■ Material shown
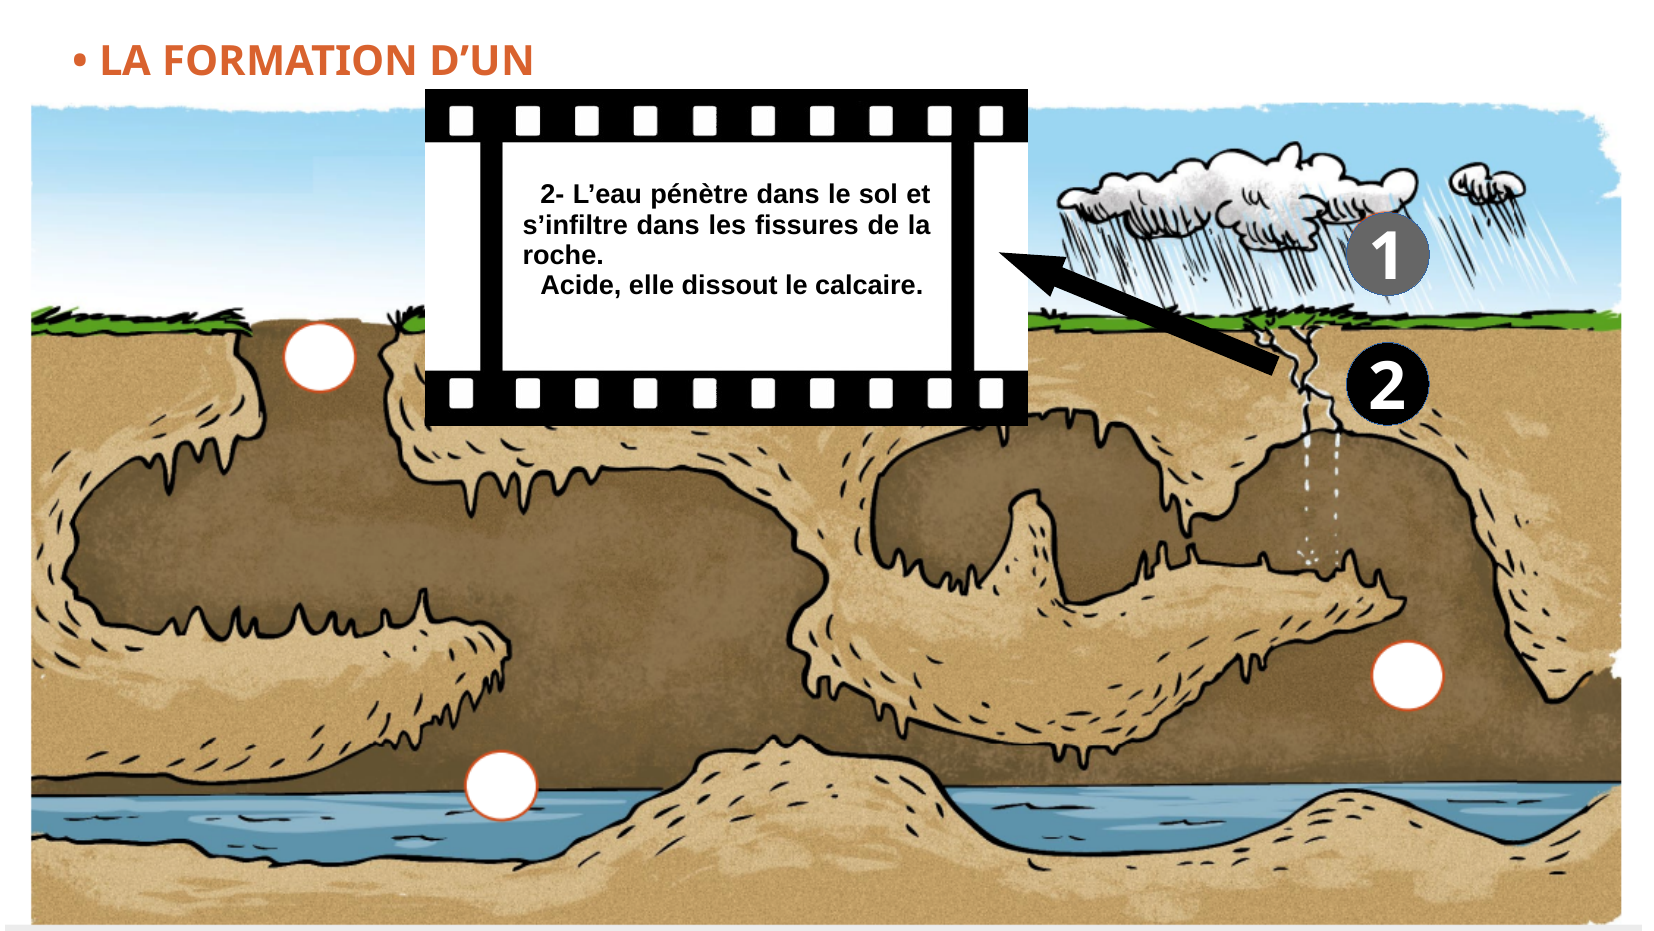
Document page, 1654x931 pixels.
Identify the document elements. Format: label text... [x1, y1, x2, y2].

text_box • LA FORMATION D’UN GOUFFRE [47, 23, 686, 86]
text_box 2 [1346, 342, 1430, 426]
text_box 1 [1346, 212, 1430, 296]
text_box 2- L’eau pénètre dans le sol et s’infiltre dans les fissures de la roche. Acide, elle dissout le calcaire. [507, 141, 945, 352]
picture [5, 89, 1642, 931]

■ What this task involves
Output each line of the records above as a Markdown table with the columns Row and Line. Skip blank lines and leave the pictures out.

■ Reply to the exercise
| Row | Line |
|---|---|
| 1 | Document page, 1654x931 pixels. |
| 2 | Identify the document elements. Format: label text... [x1, y1, x2, y2]. |
| 3 | text_box • LA FORMATION D’UN GOUFFRE [47, 23, 686, 86] |
| 4 | text_box 2 [1346, 342, 1430, 426] |
| 5 | text_box 1 [1346, 212, 1430, 296] |
| 6 | text_box 2- L’eau pénètre dans le sol et s’infiltre dans les fissures de la roche. Acide, elle dissout le calcaire. [507, 141, 945, 352] |
| 7 | picture [5, 89, 1642, 931] |